= 1896 Cypriot legislative election =

Legislative elections were held in Cyprus between 4 and 6 November 1896.

==Electoral system==
The Legislative Council consisted of six official members appointed by the High Commissioner and twelve elected members, three of which were Muslims and nine of which were non-Muslims.

The island was divided into three constituencies, each formed of two districts. Each constituency elected one Muslim and three non-Muslims. Muslim voters had one vote, whilst non-Muslims could vote for up to three candidates. Due to the high levels of illiteracy, voting was not secret, with voters required to tell the polling officers their candidates of choice, which they were required to do in front of the candidates or their agents.

Suffrage was limited to men aged over 21 who had been permanent residents during the five years prior to the elections, and who had paid either the verghi tax (which was levied as an annual payment of one four-thousandth of a property's value, 4% of rental income or 3% on profits or salaries) or rent for a dwelling or shop within the last year. The number of registered voters for the non-Muslim seats increased from 10,030 in 1891 to 12,093, while the number of Muslim voters increased from 2,303 to 2,670.

==Campaign==
===Muslim===
The Larnaca–Famagusta constituency was contested by Evkaf official Ahmed Nafiz, lawyer Ahmed Mumtaz, Ahmed Naim and editor of the Zaman newspaper Ahmed Dervish.

The Limassol–Paphos constituency was contested by lawyer Ahmed Rashid Hadji Mehmet, landowner Emin Moustafa and merchant Hafuz Ramadan Eyoub.
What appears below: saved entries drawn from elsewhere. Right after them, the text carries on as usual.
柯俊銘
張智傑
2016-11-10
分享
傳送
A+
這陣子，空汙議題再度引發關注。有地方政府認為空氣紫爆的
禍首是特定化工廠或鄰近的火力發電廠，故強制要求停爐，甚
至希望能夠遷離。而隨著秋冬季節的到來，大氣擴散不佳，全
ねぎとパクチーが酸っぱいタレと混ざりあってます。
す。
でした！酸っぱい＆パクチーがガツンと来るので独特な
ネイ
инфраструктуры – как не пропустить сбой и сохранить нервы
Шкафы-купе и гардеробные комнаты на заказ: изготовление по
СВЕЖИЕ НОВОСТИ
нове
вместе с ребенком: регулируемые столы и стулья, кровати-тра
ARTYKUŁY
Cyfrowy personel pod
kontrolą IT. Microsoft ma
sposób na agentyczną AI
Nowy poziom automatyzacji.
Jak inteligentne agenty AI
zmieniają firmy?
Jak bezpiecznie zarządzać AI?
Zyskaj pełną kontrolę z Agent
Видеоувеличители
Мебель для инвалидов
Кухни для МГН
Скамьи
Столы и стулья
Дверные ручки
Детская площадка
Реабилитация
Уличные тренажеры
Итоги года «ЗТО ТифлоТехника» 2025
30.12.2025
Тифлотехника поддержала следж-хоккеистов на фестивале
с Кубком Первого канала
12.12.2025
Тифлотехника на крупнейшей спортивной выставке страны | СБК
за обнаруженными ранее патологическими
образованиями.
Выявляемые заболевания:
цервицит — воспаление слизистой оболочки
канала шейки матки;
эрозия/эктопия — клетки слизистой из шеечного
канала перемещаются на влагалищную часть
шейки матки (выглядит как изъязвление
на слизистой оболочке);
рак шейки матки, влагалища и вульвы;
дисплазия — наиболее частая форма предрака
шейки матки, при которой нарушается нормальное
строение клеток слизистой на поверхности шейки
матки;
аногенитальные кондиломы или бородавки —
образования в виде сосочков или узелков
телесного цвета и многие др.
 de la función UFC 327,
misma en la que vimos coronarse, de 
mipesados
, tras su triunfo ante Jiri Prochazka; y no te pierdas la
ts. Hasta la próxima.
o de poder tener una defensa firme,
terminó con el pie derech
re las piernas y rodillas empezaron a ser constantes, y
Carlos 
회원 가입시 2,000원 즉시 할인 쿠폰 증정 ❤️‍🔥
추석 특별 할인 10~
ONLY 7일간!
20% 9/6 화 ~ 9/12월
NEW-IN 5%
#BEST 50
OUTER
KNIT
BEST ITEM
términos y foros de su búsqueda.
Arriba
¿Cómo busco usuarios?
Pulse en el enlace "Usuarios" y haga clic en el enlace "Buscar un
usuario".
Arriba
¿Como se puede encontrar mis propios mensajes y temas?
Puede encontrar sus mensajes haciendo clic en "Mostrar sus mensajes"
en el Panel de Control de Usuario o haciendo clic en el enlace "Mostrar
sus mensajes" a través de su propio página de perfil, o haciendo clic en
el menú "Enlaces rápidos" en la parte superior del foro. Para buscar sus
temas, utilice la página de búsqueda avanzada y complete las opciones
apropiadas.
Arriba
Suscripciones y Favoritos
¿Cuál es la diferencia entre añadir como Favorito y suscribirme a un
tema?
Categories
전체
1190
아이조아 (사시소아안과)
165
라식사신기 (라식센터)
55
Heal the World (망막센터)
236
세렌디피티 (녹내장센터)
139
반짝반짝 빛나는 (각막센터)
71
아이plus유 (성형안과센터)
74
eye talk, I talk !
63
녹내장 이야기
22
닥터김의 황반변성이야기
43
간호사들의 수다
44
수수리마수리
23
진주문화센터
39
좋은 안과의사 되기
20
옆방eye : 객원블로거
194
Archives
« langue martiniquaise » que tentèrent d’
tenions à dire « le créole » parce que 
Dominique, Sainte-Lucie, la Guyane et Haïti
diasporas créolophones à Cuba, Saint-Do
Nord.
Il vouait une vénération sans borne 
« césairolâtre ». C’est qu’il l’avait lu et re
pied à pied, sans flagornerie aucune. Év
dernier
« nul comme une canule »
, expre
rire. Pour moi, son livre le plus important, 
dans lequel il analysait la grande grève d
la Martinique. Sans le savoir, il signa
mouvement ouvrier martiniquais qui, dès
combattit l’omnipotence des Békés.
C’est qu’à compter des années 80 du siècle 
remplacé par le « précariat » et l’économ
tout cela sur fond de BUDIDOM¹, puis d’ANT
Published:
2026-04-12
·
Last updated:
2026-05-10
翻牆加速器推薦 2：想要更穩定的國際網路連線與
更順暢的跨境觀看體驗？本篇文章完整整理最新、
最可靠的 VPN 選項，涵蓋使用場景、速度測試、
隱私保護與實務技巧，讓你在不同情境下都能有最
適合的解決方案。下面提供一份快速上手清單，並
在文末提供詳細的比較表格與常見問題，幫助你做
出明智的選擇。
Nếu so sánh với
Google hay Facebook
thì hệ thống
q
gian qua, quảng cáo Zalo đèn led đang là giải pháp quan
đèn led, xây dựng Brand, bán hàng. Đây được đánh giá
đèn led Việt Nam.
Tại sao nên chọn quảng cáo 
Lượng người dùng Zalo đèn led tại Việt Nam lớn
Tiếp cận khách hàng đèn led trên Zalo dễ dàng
The Nicosia–Kyrenia constituency was contested by incumbent MLC Hadji Hafuz Zyai, Mehmed Faik Bey, Abdullah Nadri and Hadji Halil Effendi Mehmed.

===Non-Muslim===
For the first time since the 1883 elections, all three non-Muslim seats were contested.

==Results==
===Muslim seats===
In the Muslim seats, 1,540 of the 2,670 registered voters voted.

| Constituency | Elected member | Notes |
| Larnaca–Famagusta | Ahmed Dervish |  |
| Limassol–Paphos | Hafuz Ramadan Eyoub |  |
| Nicosia–Kyrenia | Hadji Hafuz Zyai | Re-elected |
Source: Cyprus Blue Book

===Non-Muslim seats===
Voting took place in Nicosia–Kyrenia on 4 November, in Larnaca–Famagusta on 5 and 6 November and in Limassol–Paphos on 6 November.

| Constituency | Candidate | Votes | % | Notes |
| Larnaca–Famagusta | Ioannis Economidis | 1,840 | 83.0 | Re-elected |
| Achillea Liasides | 1,686 | 76.0 | Re-elected |
| Ioannis Vontitsianos | 1,626 | 73.3 | Elected |
| Nikolaos Rossos | 781 | 35.2 | Unseated |
| O. Iasonidis | 186 | 8.4 |  |
| Limassol–Paphos | Onufrios Iasonidis | 385 | 70.1 | Elected |
| Kyrillos Papadopoulos | 371 | 67.7 | Elected |
| Socrates Fragoudis | 261 | 47.5 | Re-elected |
| Georgios Pavlidis | 231 | 42.1 | Unseated |
| Nicosia–Kyrenia | Theofanis Theodotou | 1,512 | 83.6 | Elected |
| Paschalis Constantinides | 1,488 | 82.3 | Re-elected |
| Yerasimo Christodulides | 1,463 | 80.9 | Elected |
| Miltiadis Siakallis | 433 | 23.9 |
| Total ballots cast |  | 4,575 |  |  |
| Registered voters/turnout |  | 12,093 | 37.83 |  |
Source: Protopapas

==Aftermath==
All non-Muslim elected members saw out their full five-year terms until the next elections in 1901.